■ **Extracted text**:


    As I said, it’s rational for me to sink so much time into educating myself, because I love it. And it’s rational for you to be so involved, because you love it.

    So why do people sign your petiton without thinking? (1) Because it is not important and they want to get you in their rear view mirror (2) Because people feel social pressure not to disagree with someone about a sensitive subject–politics. And some who want to discuss the issues are mutants. Or they like your smile.

    Why are some afraid to sign? Their names will go in a database somewhere. And that carries some small, uncertain risk. The Supreme Court recently ruled that even financial contributors’ names could not be protected–hence some anti-Prop 8 contributors were openly discriminated against and the court said, that’s just the cost of engaging in politics. That risk of providing one signature, when weighed against the benefit of that one signature–nil, since it’s supremely unlikely that the petition will fail or succeed based on one signature–is not worth it.

    1. It’s rational for everybody to be involved, something a lot of people in Wisconsin figured out in February after staying home in November. I’m not sure where you live, but while the pointlessness of voting is valid in many areas, that is not the case in Wisconsin at all. All of our elections the last several years have been excruciatingly close, down to the supreme court elections getting decided by a bag of ballots “discovered” after the initial count.

      I haven’t run into anybody refuse to sign the petition because they disagree and I doubt they were motivated by my smile, in part because my smile is generally considered to be creepy, but more likely because I haven’t been outside of Madison with the petition and Madison is overwhelmingly in favor of recall. I have been refused because 1) Their best friend would kill them for signing my copy of the petition instead of waiting to sign the friends 2) They’re waiting for their daughter to get home from college when they’re having a party and signing as a family and 3) Don’t I know they were at the midnight opening party and signed days ago?

      And while we will definitely get more than enough signatures to trigger elections, and any one person signing or not won’t make a difference, I do feel quite strongly that the faster we get the signatures and trigger the election, the better. The Republicans are better fundraisers, more organized, and generally less prone to self-destruct. Giving them more time to do their fundraising and for the Dems to implode is bad. So, sure, we’ve got until January 17. If we can get the petition certified a month early, that’s really good.

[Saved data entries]
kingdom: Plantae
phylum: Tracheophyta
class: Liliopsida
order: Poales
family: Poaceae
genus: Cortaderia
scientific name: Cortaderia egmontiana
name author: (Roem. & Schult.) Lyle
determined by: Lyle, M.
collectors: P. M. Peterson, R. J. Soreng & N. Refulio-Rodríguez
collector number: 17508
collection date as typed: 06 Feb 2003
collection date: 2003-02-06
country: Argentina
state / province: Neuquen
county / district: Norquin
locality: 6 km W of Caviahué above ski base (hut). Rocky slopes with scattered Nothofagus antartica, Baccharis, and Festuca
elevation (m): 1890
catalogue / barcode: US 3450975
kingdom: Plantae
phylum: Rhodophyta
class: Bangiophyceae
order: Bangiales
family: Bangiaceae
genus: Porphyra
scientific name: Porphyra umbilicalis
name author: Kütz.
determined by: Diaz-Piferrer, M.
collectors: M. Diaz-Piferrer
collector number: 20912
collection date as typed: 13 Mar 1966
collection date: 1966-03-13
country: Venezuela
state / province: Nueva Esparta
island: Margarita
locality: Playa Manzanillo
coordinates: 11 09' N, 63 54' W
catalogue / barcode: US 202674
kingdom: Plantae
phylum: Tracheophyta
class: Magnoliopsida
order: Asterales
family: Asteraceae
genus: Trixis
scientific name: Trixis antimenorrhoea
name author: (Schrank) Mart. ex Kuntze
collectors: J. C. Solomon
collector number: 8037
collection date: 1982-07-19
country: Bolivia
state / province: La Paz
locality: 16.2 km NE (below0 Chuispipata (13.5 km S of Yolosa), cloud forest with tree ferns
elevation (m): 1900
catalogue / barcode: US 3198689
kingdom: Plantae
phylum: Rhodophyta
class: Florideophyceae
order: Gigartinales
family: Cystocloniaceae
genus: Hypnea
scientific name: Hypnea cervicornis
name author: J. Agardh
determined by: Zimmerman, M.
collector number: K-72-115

■ **Instructions**:
A: Rewrite the passage on the recall petition starting at "So why do people" and ending at "like your smile.", replacing "rear view mirror" with "side mirror".
B: Pick up the discussion of the recall petition after its final sentence and carry it forward.

■ **Results of the exercise**:
A:
So why do people sign your petiton without thinking? (1) Because it is not important and they want to get you in their side mirror (2) Because people feel social pressure not to disagree with someone about a sensitive subject–politics. And some who want to discuss the issues are mutants. Or they like your smile.

B:
  2. “It’s rational for everybody to be involved, something a lot of people in Wisconsin figured out in February after staying home in November.”

    You have fallen prey to the fallacy of division–what is true for the whole may not be true for the parts.

    It is true that if everybody boycotts Walmart they will lose money. But that does not mean that if I boycott Walmart they will lose money.

    If everybody votes, the election results are likely to change. But that does not mean that if I vote, the election results are likely to change.

    In Florida in 2000, with a margin of maybe 300 votes, if I had not voted, I would have no cause for regret. If I voted one way, the margin would be 299, and if I had a second way the vote would have been 301, and if I had voted 3rd party the vote of the winner would not have changed. In all three cases, the same candidate wins.

    1. And you’re falling for the fallacy that my actions do not have an effect on my surroundings. People do not act in isolation, and your decision to vote or not could well impact the decision of those around you. If people see you voting, or know you did it, it makes voting seem more normal, more important, and more attractive for them to do. In other words, if you vote, the odds of everybody voting go up, thus increasing the odds of the election results changing. This is a big part of the strategy behind targeted GOTV efforts – get somebody in a cluster enthusiastic about voting, the whole cluster becomes more likely to vote. Now, like I said, in some areas the probabilities are too small given the starting spread in results to have any impact. In swing areas and close races, those small probabilities are hugely important.